(Records drawn from a dataset)

= Beginning of Section =

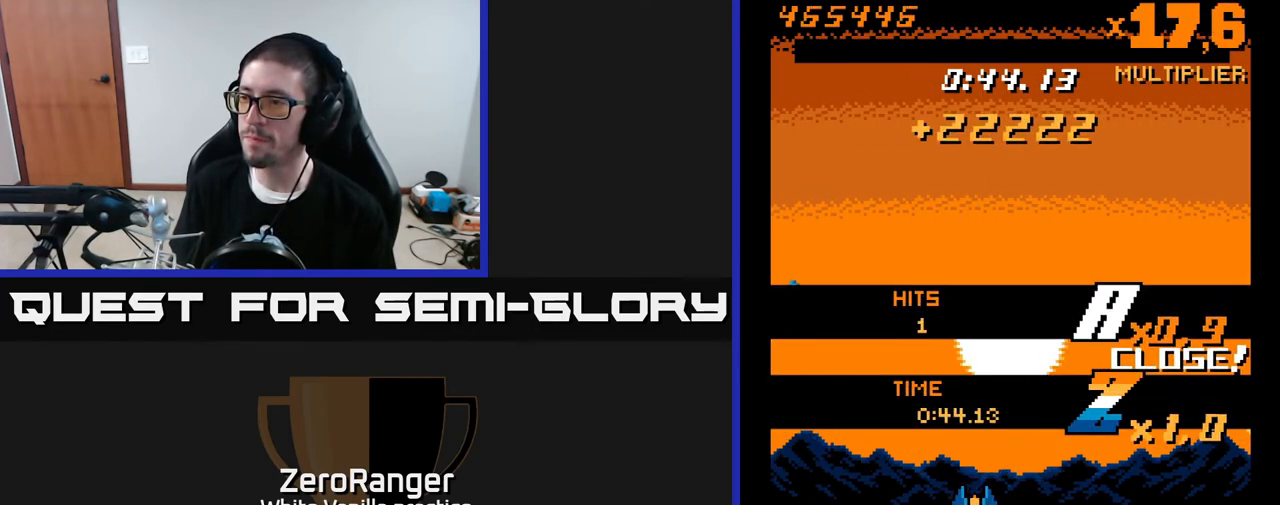
{"buttons": [], "right_stick": "center", "events": [[17, "L2", "down"], [500, "L2", "up"]]}
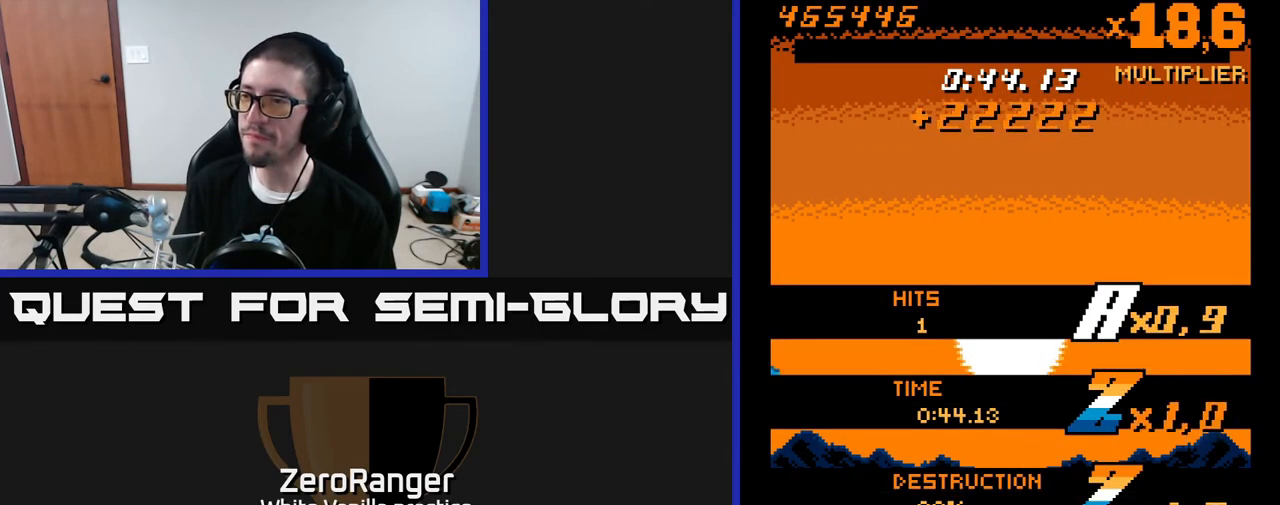
{"buttons": [], "right_stick": "center", "events": []}
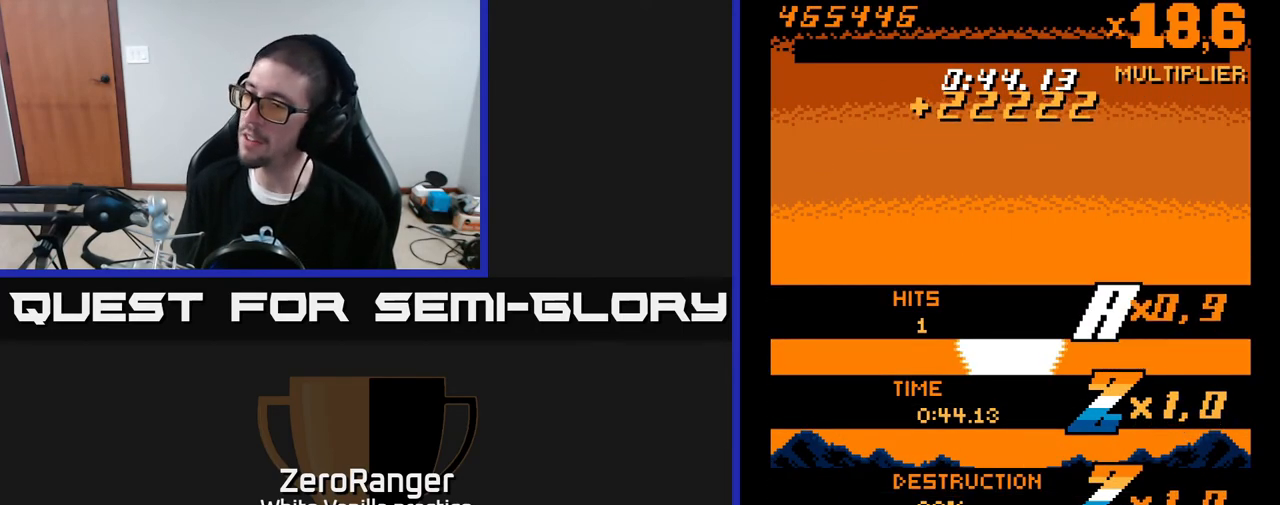
{"buttons": [], "right_stick": "center", "events": []}
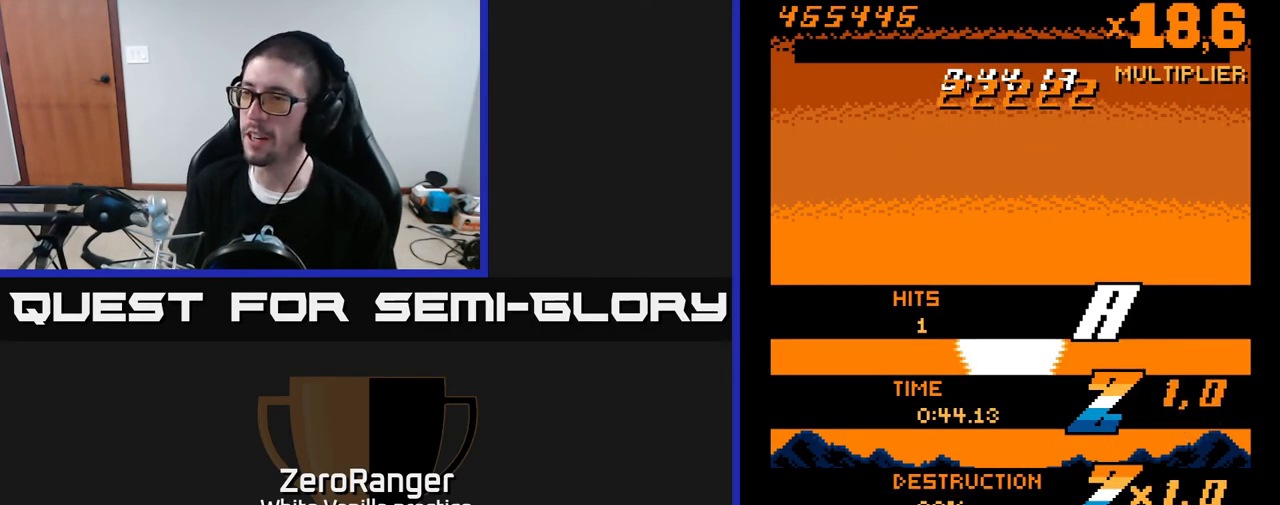
{"buttons": [], "right_stick": "center", "events": []}
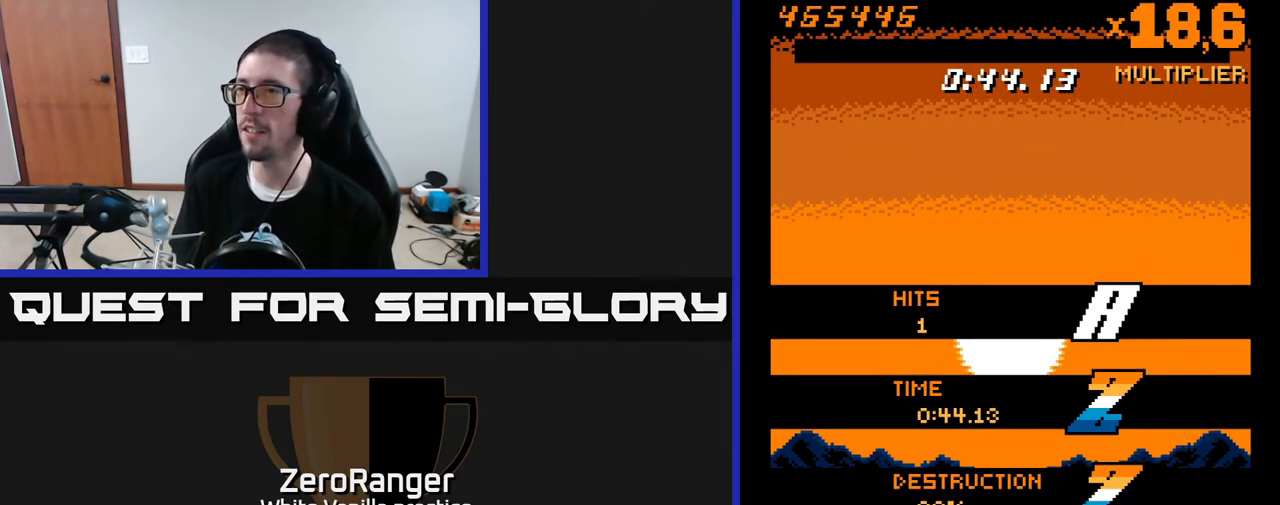
{"buttons": [], "right_stick": "center", "events": []}
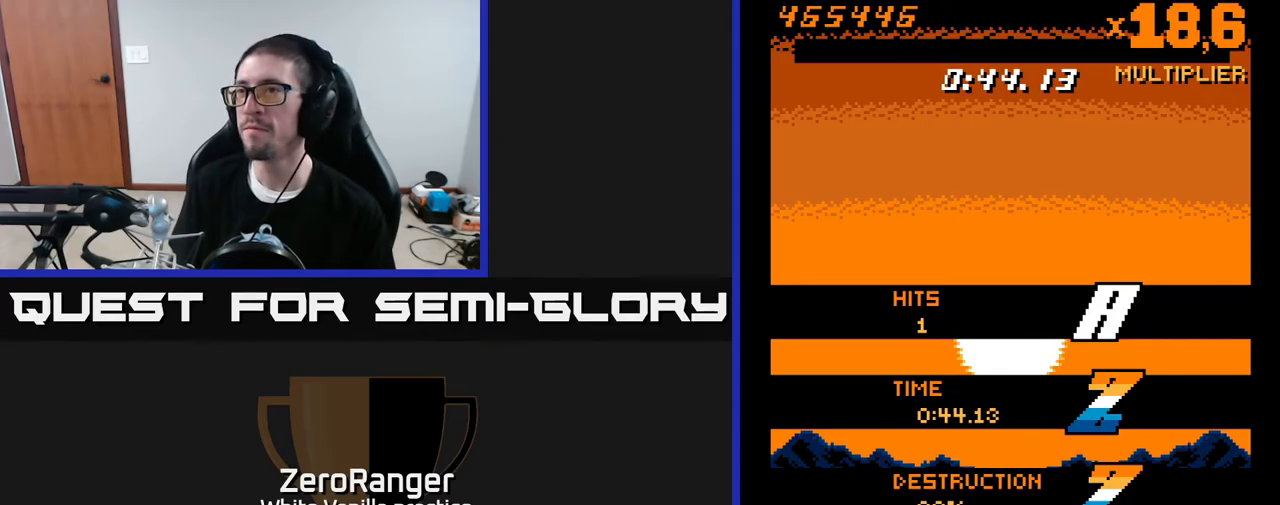
{"buttons": [], "right_stick": "center", "events": []}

= End of Section =

Every entry, exactly as written: transcribe it, passing over any pictures.

{"buttons": [], "right_stick": "center", "events": [[17, "L2", "down"], [500, "L2", "up"]]}
{"buttons": [], "right_stick": "center", "events": []}
{"buttons": [], "right_stick": "center", "events": []}
{"buttons": [], "right_stick": "center", "events": []}
{"buttons": [], "right_stick": "center", "events": []}
{"buttons": [], "right_stick": "center", "events": []}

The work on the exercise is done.